The Standing Rock Sioux Reservation was originally established as part of the Great Sioux Reservation. Article 2 of the Treaty of Fort Laramie of April 29, 1868 described the boundaries of the Great Sioux Reservation, as commencing on the 46th parallel of north latitude to the east bank of Missouri River, south along the east bank to the Nebraska line, then west to the 104th parallel of west longitude. (15 stat. 635).
The Great Sioux Reservation comprised all of present-day South Dakota west of the Missouri River, including the sacred Black Hills and the life-giving Missouri River. Under article 11 of the 1868 Fort Laramie Treaty, the Great Sioux Nation retained off-reservation hunting rights to a much larger area, south to the Republican and Platte Rivers, and east to the Big Horn Mountains.  Under article 12, no cession of land would be valid unless approved by three-fourths of the adult males. Nevertheless, the Congress unilaterally passed the Act of February 28, 1877 (19 stat. 254), removing the Sacred Black Hills from the Great Sioux Reservation.  The United States never obtained the consent of three-fourths of the Sioux, as required in article 12 of the 1868 Treaty.

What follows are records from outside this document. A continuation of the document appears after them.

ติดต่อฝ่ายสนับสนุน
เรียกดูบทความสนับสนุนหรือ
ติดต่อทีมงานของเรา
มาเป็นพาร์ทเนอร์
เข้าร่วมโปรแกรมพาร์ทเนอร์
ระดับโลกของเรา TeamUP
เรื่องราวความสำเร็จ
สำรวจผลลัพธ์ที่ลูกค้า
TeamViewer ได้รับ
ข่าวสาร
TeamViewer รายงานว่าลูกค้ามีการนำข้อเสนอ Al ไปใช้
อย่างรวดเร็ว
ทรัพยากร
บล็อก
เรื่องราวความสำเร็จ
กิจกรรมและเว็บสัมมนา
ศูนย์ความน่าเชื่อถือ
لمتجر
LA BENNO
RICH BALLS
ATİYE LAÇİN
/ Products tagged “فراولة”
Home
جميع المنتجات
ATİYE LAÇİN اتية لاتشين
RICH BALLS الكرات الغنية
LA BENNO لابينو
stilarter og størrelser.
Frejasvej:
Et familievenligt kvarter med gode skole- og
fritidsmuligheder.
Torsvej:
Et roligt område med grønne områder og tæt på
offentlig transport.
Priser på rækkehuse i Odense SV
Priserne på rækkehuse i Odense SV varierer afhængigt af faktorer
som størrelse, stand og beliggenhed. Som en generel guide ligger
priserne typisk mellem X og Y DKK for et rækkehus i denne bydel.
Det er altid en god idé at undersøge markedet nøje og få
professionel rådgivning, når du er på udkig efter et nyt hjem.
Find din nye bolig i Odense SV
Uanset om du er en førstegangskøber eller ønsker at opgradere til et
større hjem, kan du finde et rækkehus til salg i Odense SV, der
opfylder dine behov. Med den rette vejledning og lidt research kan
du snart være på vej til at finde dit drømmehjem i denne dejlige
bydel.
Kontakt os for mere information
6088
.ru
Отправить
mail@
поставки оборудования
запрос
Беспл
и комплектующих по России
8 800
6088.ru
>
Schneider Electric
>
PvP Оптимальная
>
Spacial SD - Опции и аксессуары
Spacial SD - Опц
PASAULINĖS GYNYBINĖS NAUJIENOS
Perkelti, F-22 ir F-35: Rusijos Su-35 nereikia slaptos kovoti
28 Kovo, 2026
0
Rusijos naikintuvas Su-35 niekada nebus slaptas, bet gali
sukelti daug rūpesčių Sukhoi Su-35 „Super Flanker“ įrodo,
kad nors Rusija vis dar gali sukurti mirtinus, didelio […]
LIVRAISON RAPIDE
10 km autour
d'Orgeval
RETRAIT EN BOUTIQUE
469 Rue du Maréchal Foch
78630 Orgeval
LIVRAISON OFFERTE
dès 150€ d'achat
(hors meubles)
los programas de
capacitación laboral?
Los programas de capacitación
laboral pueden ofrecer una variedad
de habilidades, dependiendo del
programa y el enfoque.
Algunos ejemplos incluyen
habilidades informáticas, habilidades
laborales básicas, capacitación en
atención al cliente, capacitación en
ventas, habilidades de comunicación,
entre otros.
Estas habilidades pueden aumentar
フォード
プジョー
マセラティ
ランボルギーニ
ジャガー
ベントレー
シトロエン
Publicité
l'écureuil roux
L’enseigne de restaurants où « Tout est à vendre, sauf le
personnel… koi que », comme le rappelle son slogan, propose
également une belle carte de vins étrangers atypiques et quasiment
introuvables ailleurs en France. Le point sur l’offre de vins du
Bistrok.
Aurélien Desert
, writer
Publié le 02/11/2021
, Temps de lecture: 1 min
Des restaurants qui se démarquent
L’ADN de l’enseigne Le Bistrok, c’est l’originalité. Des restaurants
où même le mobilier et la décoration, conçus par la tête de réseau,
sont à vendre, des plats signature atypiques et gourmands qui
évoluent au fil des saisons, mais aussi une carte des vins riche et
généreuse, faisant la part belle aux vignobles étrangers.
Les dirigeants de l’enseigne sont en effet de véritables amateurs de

The U.S. Supreme Court concluded that "A more ripe and rank case of dishonorable dealings will never, in all probability, be found in our history."  United States v. Sioux Nation of Indians, 448 U.S. 371, 388 (1980).
The Standing Rock Agency was established at Fort Yates in 1873. The Executive Order of March 16, 1875 extended the Reservation's northern boundary to the Cannon Ball River.
The Standing Rock Sioux Tribe stands by its right to self-government as a sovereign nation, which includes taking a government-to-government stance with the states and federal government entities. Having signed treaties as equals with the United States Government in 1851 and in 1868, which established the original boundaries of the Great Sioux Nation. The tribe staunchly asserts these treaty rights to remain steadfast and just as applicable today as on the day they were made.
The Standing Rock Sioux Reservation was greatly reduced through the Act of March 2, 1889, also known as the Dawes Act and the Allotment Act. This opened up the reservations throughout the United States to settlement by non-Indian entities, thus creating checker-boarded land ownership within the Standing Rock Reservation. The tribe maintains jurisdiction on all reservation lands, including rights-of-way, waterways, and streams running through the reservation; this in turn leads to on-going jurisdictional disputes in criminal and civil court. Recent cases such as Nevada vs Hicks have contributed to the contentious issues in this iron triangle between the Federal, State, and Tribal governments.
I really don't blame these people for being pissed. If I have to make a choice between a reservation with 79% unemployment getting their only source of water jeopardized and a bunch of fossil fuelers getting rich, the answer is pretty clear.